Time Magazine made the smart decision to put its dumb cover story about the national debt behind a paywall. The premise — the national debt is like household debt and should be considered as if it’s apportioned equally to every U.S. resident — is stupid on its face. But Matt O’Brien has read the thing because nobody else will, and it’s even worse than its premise:

The government can borrow for 10 years at 1.77 percent, for 20 years at 2.16 percent, and for 30 years at 2.58 percent. It’d be hard for those to get any lower.

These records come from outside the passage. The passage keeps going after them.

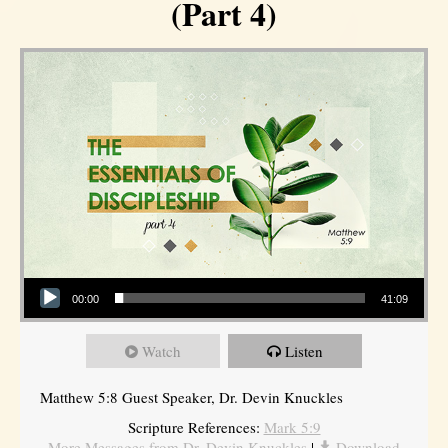
(Part 4)
Audio Player
00:00
41:09
Watch
Listen
Matthew 5:8 Guest Speaker, Dr. Devin Knuckles
Scripture References:
Mark 5:9
More Messages from Dr. Devin Knuckles
|
Download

And that’s what makes Grant’s debt doom-mongering not just wrong, but world-historically so. Think about it like this. The reason we care about the debt is that lenders might. In other words, if the debt got to be too big a share of the economy, then investors might demand tougher terms to make up for the fact that we looked a little riskier. Reducing the debt, then, is about reducing interest rates. Indeed, that was the rationale behind Bill Clinton’s big deficit-reduction package in 1993. But that’s impossible when interest rates are already as low as they can go, like they are now. So what would be the point of cutting the debt?

Easy: cutting the government. That, more than the debt, is what Grant really cares about. You can tell by the fact that his solution to what he thinks is too much red ink is … a big, fat tax cut? Actually, yes. “Are we quite sure,” he asks, that “we want no part of the flat-tax idea?” What he doesn’t say, though, is that if you’re going to cut taxes by, say, $8 trillion over 10 years—that’s how much Ted Cruz’s flat tax would cost—then you’re going to have to get rid of a lot of the government to bring the debt down. So goodbye Social Security, goodbye Medicare, goodbye Medicaid, goodbye Obamacare, and probably goodbye food stamps and unemployment insurance, too. (The actual debt is $19 trillion, but that includes obligations we owe ourselves, like Social Security.)

When you’re considering a flat tax, it’s not because you care about the national debt, it’s because you think wealth needs to be massively redistributed upwards, with the debt as the tissue-thin pretext.

…as Warren Terra notes, the Sultan of Shrill has more, and it’s outstanding.